> Instruction
Please reproduce the op-ed from the words "A Better Approach" through "least for now.", swapping "lone wolves" for "solo attackers".

> Source
+ + + + +

A Better Approach than Countering Violent Extremism
Terrorism analyst Peter Bergen wrote a thoughtful op-ed in early February noting that one of the key warning signs for school shooters also applies to “homegrown” terrorists, specifically “lone wolves” (or more accurately lone actors). Both types of criminal offenders have a tendency to confide in family, friends or peers about their intentions to commit an act of violence.
However, the public would be well served to know that parallels between school shooters (and mass rampage shooters in general) on the one hand, and lone-actor terrorists on the other, go well beyond “leaking” information.
These similarities can inform thoughtful discussions on how to prevent acts of violence, especially since the dust from the San Bernardino shooting has settled, at least for now.
Overlooking Important Parallels between Mass Rampage Shooters and Terrorists
Until fairly recently, there was debate as to whether San Bernardino was an act of terrorism or another case of “workplace violence.” The discussion hinged on whether the perpetrators were influenced by an ideology.
However, public fixation on ideology is often a distraction from identifying practical solutions to stopping attacks. Seeing lone-actor terrorists and mass rampage shooters as highly distinct types of violence is misleading.
In fact, research on lone-actor terrorists suggests ideology is one motivating factor among several identified in a perpetrator’s background. Researchers have identified a growing body of evidence highlighting strong parallels that carry over into context-specific observable warning behaviors and personal issues that move a person toward violent action.
These parallel findings underscore the importance of friends and family in preventing acts of violence — something that, to his credit, Bergen quickly points out. Beyond this point, it appears Bergen and I part ways.
Moving Away from Failed Approaches…
Bergen uses these findings to suggest that this will yield better ways of conducting investigations to stop attacks before they happen, noting, “The prevalence of leakage in terrorism cases has opened up some potential investigative avenues for the FBI.”
In the security field, we have a saying: “Threat = intent + capability.” Just because someone may have the desire to carry out an attack doesn’t mean he or she has the means to do so. Engaging in surveillance of an individual is problematic when someone is lawfully exercising their First Amendment right to freedom of expression, even if those views are distasteful.

+ + + + +

> Data

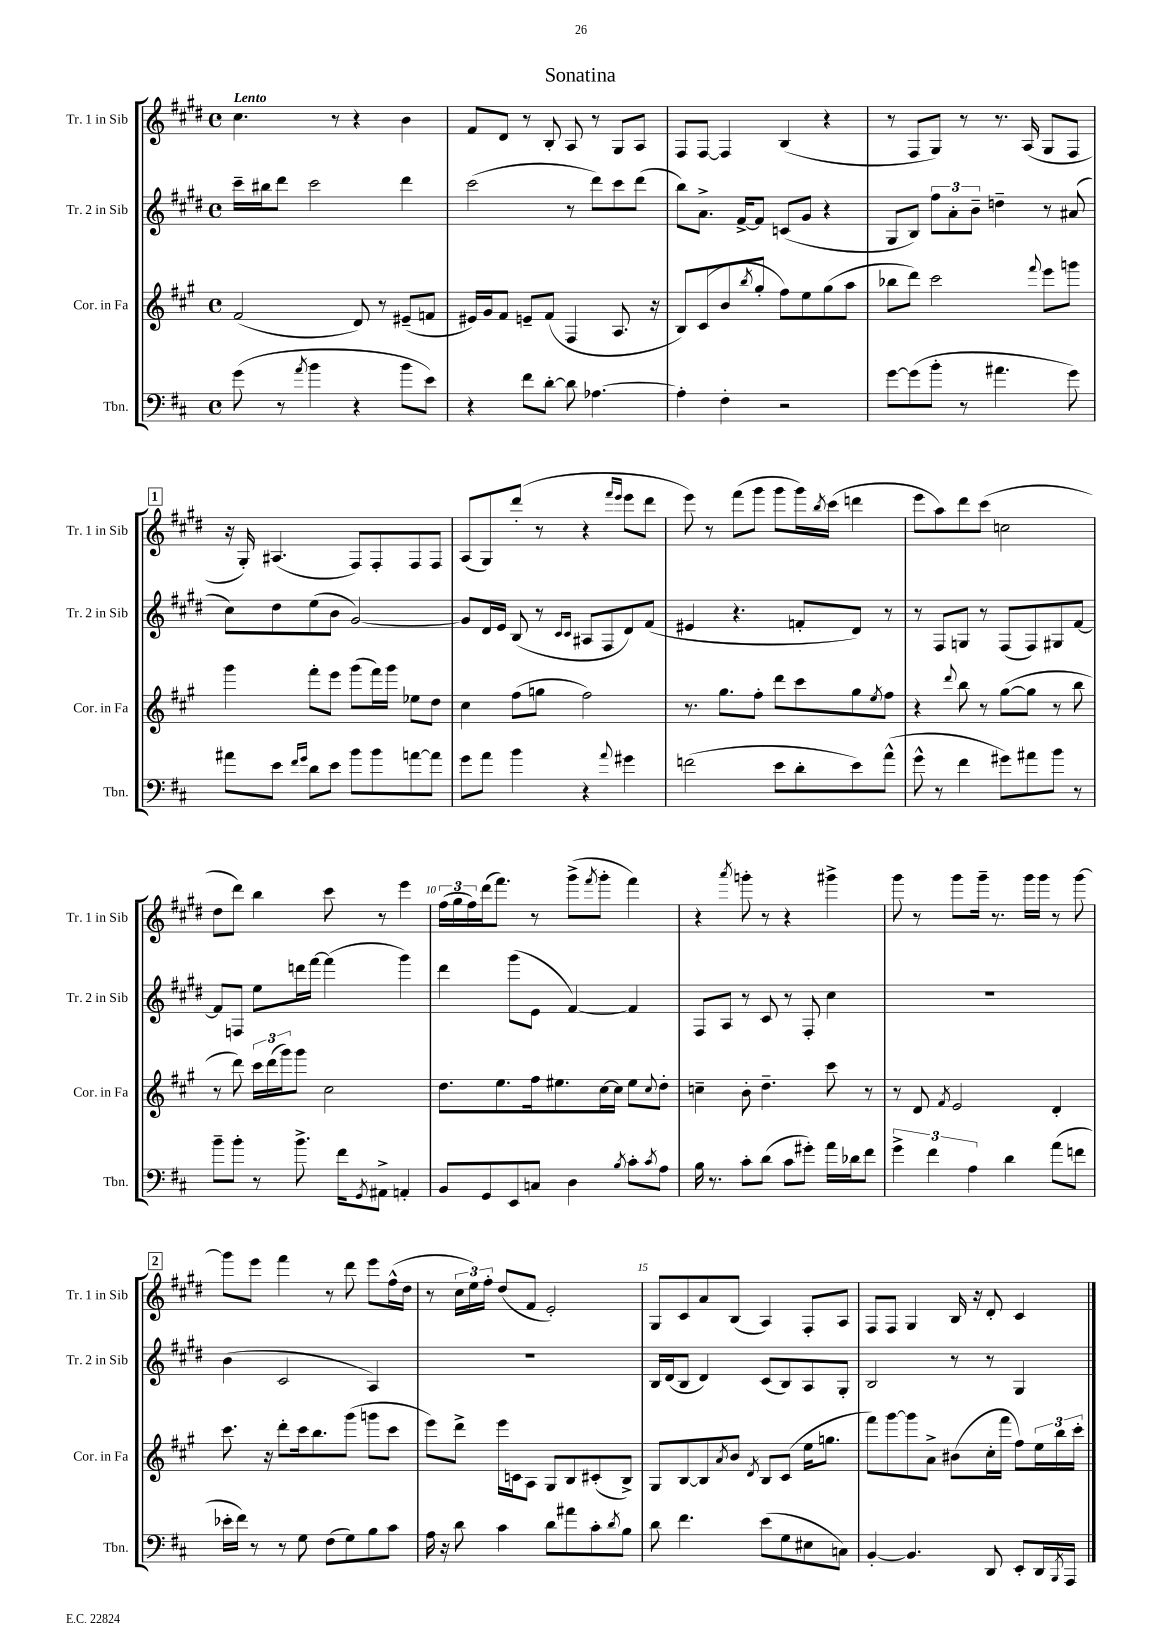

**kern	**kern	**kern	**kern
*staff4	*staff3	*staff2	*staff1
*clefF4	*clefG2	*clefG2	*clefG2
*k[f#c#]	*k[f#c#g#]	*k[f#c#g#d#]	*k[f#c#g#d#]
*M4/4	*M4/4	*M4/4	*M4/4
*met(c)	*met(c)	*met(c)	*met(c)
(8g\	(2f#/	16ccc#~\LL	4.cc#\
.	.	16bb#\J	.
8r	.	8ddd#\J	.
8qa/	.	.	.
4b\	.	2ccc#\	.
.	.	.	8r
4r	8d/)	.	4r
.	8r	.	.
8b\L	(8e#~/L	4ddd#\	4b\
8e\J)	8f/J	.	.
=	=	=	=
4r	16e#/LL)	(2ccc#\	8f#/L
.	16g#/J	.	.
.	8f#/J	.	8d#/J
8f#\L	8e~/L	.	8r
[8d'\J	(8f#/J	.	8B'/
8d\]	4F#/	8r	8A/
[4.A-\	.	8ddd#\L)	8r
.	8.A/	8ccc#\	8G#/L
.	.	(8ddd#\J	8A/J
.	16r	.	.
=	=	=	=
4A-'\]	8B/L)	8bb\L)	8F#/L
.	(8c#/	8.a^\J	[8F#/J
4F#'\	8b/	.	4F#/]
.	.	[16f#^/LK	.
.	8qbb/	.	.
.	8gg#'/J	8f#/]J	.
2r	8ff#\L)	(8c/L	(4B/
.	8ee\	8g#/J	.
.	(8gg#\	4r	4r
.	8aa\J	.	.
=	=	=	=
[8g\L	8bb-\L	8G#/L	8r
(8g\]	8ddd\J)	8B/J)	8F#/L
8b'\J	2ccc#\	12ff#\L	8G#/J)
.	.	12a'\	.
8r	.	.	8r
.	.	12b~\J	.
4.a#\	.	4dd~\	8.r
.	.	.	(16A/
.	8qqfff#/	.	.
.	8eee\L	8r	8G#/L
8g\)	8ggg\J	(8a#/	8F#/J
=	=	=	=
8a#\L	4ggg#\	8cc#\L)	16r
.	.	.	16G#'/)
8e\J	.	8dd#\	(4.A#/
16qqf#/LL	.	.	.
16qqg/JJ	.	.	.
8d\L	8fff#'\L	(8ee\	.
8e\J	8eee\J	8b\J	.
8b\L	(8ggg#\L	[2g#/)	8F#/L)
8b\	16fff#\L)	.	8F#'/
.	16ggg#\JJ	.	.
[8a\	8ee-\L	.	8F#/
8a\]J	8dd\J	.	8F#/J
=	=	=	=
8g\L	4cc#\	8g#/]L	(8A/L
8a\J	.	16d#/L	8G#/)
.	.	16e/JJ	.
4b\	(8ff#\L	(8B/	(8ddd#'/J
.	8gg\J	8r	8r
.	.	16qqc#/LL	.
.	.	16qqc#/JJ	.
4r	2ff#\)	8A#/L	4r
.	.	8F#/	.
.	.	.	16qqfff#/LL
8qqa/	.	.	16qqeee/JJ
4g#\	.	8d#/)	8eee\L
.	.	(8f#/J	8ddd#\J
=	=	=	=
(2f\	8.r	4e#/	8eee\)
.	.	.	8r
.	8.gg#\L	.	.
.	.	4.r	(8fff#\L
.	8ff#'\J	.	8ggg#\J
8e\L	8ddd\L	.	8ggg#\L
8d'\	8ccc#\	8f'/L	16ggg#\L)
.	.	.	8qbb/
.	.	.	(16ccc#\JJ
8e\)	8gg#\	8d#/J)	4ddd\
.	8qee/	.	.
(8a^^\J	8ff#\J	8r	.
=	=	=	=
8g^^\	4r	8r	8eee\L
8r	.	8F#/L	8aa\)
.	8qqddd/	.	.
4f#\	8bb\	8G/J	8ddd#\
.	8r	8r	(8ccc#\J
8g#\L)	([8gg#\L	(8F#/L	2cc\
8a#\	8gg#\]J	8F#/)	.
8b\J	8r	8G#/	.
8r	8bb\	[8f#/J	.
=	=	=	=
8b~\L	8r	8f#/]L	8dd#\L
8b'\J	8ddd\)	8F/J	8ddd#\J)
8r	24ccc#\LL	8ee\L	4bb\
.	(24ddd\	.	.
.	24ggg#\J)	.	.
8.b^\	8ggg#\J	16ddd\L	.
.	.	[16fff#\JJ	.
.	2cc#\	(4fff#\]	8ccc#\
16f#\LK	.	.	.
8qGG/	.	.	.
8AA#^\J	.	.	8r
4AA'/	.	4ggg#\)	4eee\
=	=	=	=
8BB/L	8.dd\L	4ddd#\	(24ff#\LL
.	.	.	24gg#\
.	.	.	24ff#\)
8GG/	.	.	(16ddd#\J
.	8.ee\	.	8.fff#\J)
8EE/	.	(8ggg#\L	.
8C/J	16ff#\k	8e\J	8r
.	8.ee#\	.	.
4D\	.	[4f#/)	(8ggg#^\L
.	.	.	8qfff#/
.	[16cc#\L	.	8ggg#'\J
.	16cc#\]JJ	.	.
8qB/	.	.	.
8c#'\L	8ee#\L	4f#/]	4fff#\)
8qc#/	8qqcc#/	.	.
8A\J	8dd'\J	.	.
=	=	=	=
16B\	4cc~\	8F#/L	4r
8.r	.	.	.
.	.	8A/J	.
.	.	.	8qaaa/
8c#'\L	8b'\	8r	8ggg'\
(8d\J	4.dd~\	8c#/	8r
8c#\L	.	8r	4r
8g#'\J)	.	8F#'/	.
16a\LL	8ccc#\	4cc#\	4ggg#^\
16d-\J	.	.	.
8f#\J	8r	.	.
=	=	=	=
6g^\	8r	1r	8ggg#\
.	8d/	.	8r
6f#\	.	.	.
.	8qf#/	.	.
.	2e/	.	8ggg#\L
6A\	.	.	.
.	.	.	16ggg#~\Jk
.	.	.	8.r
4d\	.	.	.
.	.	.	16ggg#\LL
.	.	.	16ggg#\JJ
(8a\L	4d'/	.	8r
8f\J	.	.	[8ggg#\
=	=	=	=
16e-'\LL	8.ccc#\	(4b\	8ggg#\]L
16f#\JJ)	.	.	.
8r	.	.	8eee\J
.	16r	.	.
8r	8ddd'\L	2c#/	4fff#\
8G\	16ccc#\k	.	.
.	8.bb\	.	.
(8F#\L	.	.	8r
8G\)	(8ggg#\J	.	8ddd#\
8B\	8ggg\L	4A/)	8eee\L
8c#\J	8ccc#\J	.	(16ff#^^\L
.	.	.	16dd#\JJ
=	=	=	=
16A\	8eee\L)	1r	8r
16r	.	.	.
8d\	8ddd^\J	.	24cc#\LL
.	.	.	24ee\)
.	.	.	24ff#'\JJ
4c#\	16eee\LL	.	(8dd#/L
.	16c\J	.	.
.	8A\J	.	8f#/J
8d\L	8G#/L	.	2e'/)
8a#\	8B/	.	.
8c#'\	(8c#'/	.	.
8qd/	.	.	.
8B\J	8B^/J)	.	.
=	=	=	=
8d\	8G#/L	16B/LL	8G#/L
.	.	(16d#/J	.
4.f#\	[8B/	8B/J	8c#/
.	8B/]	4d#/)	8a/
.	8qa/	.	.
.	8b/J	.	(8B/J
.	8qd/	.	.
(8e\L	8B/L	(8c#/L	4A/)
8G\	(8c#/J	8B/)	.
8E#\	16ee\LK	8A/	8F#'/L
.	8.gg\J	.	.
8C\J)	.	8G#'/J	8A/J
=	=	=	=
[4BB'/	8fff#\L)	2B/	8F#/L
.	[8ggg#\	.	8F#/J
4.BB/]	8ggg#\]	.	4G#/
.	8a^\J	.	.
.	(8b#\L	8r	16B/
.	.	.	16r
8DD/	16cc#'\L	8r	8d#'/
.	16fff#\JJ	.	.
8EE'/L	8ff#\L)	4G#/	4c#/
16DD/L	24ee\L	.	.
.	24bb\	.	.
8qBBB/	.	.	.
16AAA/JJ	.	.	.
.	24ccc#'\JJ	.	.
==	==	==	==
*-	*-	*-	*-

+ + + + +

> Output of the exercise
A Better Approach than Countering Violent Extremism
Terrorism analyst Peter Bergen wrote a thoughtful op-ed in early February noting that one of the key warning signs for school shooters also applies to “homegrown” terrorists, specifically “solo attackers” (or more accurately lone actors). Both types of criminal offenders have a tendency to confide in family, friends or peers about their intentions to commit an act of violence.
However, the public would be well served to know that parallels between school shooters (and mass rampage shooters in general) on the one hand, and lone-actor terrorists on the other, go well beyond “leaking” information.
These similarities can inform thoughtful discussions on how to prevent acts of violence, especially since the dust from the San Bernardino shooting has settled, at least for now.